» **What is being asked**: Write out the whole listing below as a JSON list of strings, with one string per line and no blank lines.

........

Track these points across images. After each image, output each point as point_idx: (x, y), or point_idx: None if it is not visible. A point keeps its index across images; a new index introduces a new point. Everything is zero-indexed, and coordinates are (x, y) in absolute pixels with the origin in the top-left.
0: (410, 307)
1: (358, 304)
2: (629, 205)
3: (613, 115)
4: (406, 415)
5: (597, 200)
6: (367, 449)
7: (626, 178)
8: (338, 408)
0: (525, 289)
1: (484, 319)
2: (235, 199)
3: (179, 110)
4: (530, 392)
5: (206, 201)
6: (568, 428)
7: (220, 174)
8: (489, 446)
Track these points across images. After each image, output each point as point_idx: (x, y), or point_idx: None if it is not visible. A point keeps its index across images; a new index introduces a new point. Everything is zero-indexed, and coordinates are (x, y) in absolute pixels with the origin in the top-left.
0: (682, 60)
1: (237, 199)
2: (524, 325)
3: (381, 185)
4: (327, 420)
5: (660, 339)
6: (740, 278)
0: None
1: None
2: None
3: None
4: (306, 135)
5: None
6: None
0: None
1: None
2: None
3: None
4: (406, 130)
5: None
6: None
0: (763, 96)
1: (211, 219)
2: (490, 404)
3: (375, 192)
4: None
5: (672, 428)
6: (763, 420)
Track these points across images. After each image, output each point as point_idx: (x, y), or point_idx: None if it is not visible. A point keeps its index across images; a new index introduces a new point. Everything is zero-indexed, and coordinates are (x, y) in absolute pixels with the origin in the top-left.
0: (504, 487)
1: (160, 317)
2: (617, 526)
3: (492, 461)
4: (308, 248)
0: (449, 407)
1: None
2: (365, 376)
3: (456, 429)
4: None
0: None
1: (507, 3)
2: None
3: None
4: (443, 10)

........

» **Final answer**:
[
  "Track these points across images. After each image, output each point as point_idx: (x, y), or point_idx: None if it is not visible. A point keeps its index across images; a new index introduces a new point. Everything is zero-indexed, and coordinates are (x, y) in absolute pixels with the origin in the top-left.",
  "0: (410, 307)",
  "1: (358, 304)",
  "2: (629, 205)",
  "3: (613, 115)",
  "4: (406, 415)",
  "5: (597, 200)",
  "6: (367, 449)",
  "7: (626, 178)",
  "8: (338, 408)",
  "0: (525, 289)",
  "1: (484, 319)",
  "2: (235, 199)",
  "3: (179, 110)",
  "4: (530, 392)",
  "5: (206, 201)",
  "6: (568, 428)",
  "7: (220, 174)",
  "8: (489, 446)",
  "Track these points across images. After each image, output each point as point_idx: (x, y), or point_idx: None if it is not visible. A point keeps its index across images; a new index introduces a new point. Everything is zero-indexed, and coordinates are (x, y) in absolute pixels with the origin in the top-left.",
  "0: (682, 60)",
  "1: (237, 199)",
  "2: (524, 325)",
  "3: (381, 185)",
  "4: (327, 420)",
  "5: (660, 339)",
  "6: (740, 278)",
  "0: None",
  "1: None",
  "2: None",
  "3: None",
  "4: (306, 135)",
  "5: None",
  "6: None",
  "0: None",
  "1: None",
  "2: None",
  "3: None",
  "4: (406, 130)",
  "5: None",
  "6: None",
  "0: (763, 96)",
  "1: (211, 219)",
  "2: (490, 404)",
  "3: (375, 192)",
  "4: None",
  "5: (672, 428)",
  "6: (763, 420)",
  "Track these points across images. After each image, output each point as point_idx: (x, y), or point_idx: None if it is not visible. A point keeps its index across images; a new index introduces a new point. Everything is zero-indexed, and coordinates are (x, y) in absolute pixels with the origin in the top-left.",
  "0: (504, 487)",
  "1: (160, 317)",
  "2: (617, 526)",
  "3: (492, 461)",
  "4: (308, 248)",
  "0: (449, 407)",
  "1: None",
  "2: (365, 376)",
  "3: (456, 429)",
  "4: None",
  "0: None",
  "1: (507, 3)",
  "2: None",
  "3: None",
  "4: (443, 10)"
]